◆ Requirement ◆
Each line from the top of the listing down to and including the line with "the start is" must be duplicated exactly; pictures are to be skipped.
★ ★ ★
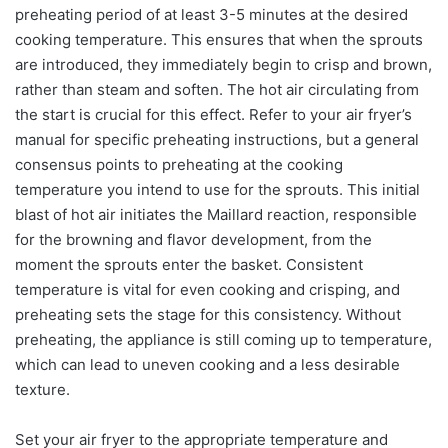
preheating period of at least 3-5 minutes at the desired
cooking temperature. This ensures that when the sprouts
are introduced, they immediately begin to crisp and brown,
rather than steam and soften. The hot air circulating from
the start is crucial for this effect. Refer to your air fryer’s
manual for specific preheating instructions, but a general
consensus points to preheating at the cooking
temperature you intend to use for the sprouts. This initial
blast of hot air initiates the Maillard reaction, responsible
for the browning and flavor development, from the
moment the sprouts enter the basket. Consistent
temperature is vital for even cooking and crisping, and
preheating sets the stage for this consistency. Without
preheating, the appliance is still coming up to temperature,
which can lead to uneven cooking and a less desirable
texture.
Set your air fryer to the appropriate temperature and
★ ★ ★
◆ Answer to the exercise ◆
preheating period of at least 3-5 minutes at the desired
cooking temperature. This ensures that when the sprouts
are introduced, they immediately begin to crisp and brown,
rather than steam and soften. The hot air circulating from
the start is crucial for this effect. Refer to your air fryer’s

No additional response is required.